Have you ever lost your cat indoors? You know what it’s like. You look all over the house, in all the cat’s favorite places, call its name, shout “treat!” while shaking the a container of the same, only to turn around and find the cat sitting in the exact spot you’ve already looked five times? Welcome to the life of Kathleen Paulson. Unlike our cats though, her gray tabby Owen can literally disappear. His brother, tuxedo cat Hercules, can walk through walls and other solid surfaces. Neither cat cares who knows about his magical ability but Kathleen tries to hide it so everyone will avoid the feral cat colony on Wisteria Hill where Owen and Hercules were born. Of course, the cats assist Kathleen in solving murders. If you like light-hearted cozy mysteries with a touch of magic, this is the series for you.

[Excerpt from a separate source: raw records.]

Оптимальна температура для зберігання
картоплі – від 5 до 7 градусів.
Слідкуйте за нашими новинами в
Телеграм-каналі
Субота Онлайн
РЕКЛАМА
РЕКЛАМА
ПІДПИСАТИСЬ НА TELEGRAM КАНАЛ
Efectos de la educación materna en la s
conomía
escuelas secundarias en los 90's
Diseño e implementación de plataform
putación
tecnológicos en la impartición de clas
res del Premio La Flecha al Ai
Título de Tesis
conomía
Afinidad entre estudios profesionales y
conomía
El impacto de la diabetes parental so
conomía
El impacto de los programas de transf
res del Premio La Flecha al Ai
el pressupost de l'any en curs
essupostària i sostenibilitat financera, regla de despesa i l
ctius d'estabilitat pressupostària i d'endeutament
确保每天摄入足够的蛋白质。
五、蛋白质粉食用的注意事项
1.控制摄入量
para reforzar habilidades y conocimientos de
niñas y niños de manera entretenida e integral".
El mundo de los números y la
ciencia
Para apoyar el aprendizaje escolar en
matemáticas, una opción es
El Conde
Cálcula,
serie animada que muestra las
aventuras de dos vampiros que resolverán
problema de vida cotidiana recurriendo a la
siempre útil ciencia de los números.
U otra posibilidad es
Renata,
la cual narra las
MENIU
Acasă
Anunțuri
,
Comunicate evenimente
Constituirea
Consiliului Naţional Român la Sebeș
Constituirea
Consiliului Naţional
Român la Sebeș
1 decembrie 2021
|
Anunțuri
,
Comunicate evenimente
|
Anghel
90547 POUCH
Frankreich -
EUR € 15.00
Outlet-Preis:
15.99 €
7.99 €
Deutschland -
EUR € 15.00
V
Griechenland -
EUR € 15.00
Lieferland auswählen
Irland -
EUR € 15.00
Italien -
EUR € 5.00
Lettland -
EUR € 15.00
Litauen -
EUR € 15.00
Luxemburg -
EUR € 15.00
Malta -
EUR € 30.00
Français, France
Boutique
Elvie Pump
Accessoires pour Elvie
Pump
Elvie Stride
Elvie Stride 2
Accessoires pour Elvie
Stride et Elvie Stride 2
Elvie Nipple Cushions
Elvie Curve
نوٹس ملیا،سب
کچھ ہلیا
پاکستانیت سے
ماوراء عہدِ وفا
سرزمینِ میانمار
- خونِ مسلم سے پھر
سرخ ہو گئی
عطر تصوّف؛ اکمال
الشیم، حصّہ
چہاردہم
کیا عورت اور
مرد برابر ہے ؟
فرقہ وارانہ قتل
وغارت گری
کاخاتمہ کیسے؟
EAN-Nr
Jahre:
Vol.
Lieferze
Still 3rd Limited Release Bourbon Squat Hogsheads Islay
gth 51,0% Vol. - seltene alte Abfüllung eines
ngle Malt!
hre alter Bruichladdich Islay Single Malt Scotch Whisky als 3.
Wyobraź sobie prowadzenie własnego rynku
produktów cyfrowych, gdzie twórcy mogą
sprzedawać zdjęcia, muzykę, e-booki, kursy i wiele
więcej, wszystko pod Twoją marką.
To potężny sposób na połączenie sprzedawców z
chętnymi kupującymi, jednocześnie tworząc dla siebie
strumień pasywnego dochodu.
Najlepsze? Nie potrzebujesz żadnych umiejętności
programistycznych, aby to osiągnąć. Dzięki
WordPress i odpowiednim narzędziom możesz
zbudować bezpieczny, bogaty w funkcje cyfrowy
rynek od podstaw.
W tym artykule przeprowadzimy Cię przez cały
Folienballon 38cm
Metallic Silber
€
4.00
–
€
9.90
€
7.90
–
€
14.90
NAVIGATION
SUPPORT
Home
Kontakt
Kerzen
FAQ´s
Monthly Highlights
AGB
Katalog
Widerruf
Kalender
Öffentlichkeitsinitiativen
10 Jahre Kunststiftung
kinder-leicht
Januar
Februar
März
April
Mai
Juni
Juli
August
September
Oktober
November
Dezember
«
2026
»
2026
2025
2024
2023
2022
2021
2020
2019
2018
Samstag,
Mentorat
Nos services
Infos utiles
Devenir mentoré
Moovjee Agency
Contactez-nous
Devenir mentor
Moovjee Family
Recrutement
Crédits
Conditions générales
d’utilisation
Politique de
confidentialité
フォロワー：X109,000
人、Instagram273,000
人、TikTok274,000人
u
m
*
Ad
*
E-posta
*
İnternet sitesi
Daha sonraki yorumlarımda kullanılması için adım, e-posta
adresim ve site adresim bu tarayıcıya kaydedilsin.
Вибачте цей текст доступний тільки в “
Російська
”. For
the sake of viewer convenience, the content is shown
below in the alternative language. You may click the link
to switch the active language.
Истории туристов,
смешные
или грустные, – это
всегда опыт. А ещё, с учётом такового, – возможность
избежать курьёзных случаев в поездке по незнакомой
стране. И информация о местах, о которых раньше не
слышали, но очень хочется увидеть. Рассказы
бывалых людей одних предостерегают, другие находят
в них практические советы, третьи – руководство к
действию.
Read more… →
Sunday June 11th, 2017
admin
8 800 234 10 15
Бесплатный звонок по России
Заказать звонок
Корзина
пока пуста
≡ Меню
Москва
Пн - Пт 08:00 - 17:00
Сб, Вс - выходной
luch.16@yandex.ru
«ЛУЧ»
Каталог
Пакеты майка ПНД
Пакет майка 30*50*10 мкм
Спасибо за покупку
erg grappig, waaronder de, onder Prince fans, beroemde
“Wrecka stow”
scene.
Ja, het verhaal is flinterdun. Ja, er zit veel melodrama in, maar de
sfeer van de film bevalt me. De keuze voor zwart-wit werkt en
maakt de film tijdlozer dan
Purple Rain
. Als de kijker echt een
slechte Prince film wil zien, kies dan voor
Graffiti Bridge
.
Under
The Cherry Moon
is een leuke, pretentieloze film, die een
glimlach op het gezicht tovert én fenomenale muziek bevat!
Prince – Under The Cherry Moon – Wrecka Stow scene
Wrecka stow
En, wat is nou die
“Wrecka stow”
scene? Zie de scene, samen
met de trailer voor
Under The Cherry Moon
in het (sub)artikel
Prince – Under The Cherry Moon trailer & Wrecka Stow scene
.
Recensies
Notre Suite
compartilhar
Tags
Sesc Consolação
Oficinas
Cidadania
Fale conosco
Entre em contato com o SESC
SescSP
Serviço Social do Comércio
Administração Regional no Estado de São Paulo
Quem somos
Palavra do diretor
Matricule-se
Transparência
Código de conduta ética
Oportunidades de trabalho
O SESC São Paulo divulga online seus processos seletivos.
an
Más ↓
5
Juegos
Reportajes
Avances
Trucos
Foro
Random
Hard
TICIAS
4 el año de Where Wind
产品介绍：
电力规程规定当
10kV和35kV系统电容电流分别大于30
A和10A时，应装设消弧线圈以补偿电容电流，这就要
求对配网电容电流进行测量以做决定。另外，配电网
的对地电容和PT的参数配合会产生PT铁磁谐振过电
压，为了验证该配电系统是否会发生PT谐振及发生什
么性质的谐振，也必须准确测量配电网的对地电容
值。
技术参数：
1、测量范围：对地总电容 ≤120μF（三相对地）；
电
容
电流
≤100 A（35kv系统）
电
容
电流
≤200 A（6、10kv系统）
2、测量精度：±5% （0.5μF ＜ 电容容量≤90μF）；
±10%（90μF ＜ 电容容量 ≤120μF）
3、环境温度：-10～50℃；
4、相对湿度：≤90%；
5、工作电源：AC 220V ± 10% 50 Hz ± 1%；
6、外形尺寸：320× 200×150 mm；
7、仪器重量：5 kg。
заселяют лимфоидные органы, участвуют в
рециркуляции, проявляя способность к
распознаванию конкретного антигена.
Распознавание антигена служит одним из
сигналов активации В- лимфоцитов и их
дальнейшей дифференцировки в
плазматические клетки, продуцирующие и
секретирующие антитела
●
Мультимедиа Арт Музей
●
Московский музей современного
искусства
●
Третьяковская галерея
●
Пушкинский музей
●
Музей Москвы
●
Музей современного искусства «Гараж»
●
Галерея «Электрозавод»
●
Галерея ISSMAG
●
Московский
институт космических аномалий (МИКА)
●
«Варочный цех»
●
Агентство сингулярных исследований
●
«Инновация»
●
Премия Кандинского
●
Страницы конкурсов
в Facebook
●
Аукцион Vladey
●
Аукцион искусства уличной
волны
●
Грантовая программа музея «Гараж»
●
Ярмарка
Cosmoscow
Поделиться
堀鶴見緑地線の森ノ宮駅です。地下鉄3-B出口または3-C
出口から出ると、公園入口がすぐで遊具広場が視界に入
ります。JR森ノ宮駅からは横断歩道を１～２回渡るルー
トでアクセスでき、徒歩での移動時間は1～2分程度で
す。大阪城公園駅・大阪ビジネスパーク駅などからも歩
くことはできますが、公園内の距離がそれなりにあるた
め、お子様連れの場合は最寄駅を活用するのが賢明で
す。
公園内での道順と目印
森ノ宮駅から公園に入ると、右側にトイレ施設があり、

One of my favorite book events of all time was one for Gerald Elias’ first Danial Jacobus mystery, Devil’s Trill (2009). Elias, himself a violinist (at the time associate concertmaster for the Utah Symphony), brought what he referred to as his “fiddle” to the event, and gifted the audience with a short performance. I’ve never forgotten it.
I was also a fan of the books, based on the odd-ish premise that a blind violinist could be a detective, his remaining senses sharpened by the lack of his eyesight, heightening his deductive reasoning abilities. This is actually pretty classic Sherlock Holmes territory, the “Watson” being Daniel’s former musical partner and friend Nathaniel. The mysteries, while utterly traditional, also gave the reader a bird’s eye view of the music world. Jacobus lives in seclusion in the New England countryside but is drawn out to the city for different reasons.